Text excerpt:

····················

Gloria Mari-Beffa (University of Wisconsin)
Title: Geometric realizations of KdV equations in semisimple parabolic manifolds
Abstract: [PDF] In this talk we will describe how solutions of systems of KdV equations (flows that model waves in shallow water, for example) can be realized as flows of curves in semisimple parabolic manifolds with a |1|-gradation, including the Mobius conformal sphere, the manifold of pure spinors, etc.  We will describe the spinor case in detail.

Marian Munteanu (Michigan State University)
Title: Canonical directions on surfaces in M2(c) x R
Abstract: [PDF] The geometry of surfaces in 3-dimensional spaces, especially of the form M x R, has enriched in last years. The most interesting situations occur when M is a surface of constant Gaussian curvature and hence a lot of classification results are obtained. It is proved that for a constant angle surface in E3, S2 x R or in H2 x R, the projection of R(t) onto the tangent plane of the immersed surface, denoted by T, is a principal direction with the corresponding principal curvature identically zero. The main topic of the present talk is to investigate surfaces in H2 x R for which T is a principal direction connecting these results with the previous ones concerning constant angle surfaces.

····················

(Stored data entries)
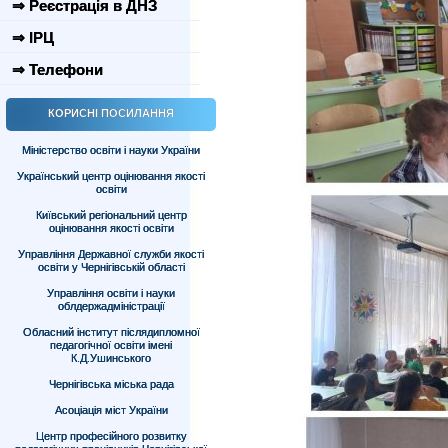
⇒ Реєстрація в ДНЗ
⇒ ІРЦ
⇒ Телефони
КОРИСНІ ПОСИЛАННЯ
Міністерство освіти і науки України
Український центр оцінювання якості
освіти
Київський регіональний центр
оцінювання якості освіти
Управління Державної служби якості
освіти у Чернігівській області
Управління освіти і науки
облдержадміністрації
Обласний інститут післядипломної
педагогічної освіти імені
К.Д.Ушинського
Чернігівська міська рада
Асоціація міст України
Центр професійного розвитку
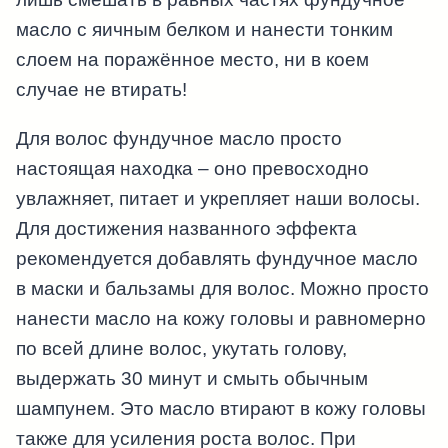
масло с яичным белком и нанести тонким
слоем на поражённое место, ни в коем
случае не втирать!
Для волос фундучное масло просто
настоящая находка – оно превосходно
увлажняет, питает и укрепляет наши волосы.
Для достижения названного эффекта
рекомендуется добавлять фундучное масло
в маски и бальзамы для волос. Можно просто
нанести масло на кожу головы и равномерно
по всей длине волос, укутать голову,
выдержать 30 минут и смыть обычным
шампунем. Это масло втирают в кожу головы
также для усиления роста волос. При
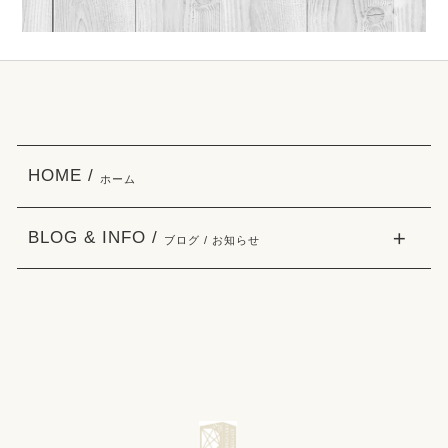
HOME /
ホーム
BLOG & INFO /
ブログ / お知らせ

····················

Reproduce the passage of the talk abstracts starting at "Title: Geometric realizations" and ending at "(Michigan State University)".

Task output:
Title: Geometric realizations of KdV equations in semisimple parabolic manifolds
Abstract: [PDF] In this talk we will describe how solutions of systems of KdV equations (flows that model waves in shallow water, for example) can be realized as flows of curves in semisimple parabolic manifolds with a |1|-gradation, including the Mobius conformal sphere, the manifold of pure spinors, etc.  We will describe the spinor case in detail.

Marian Munteanu (Michigan State University)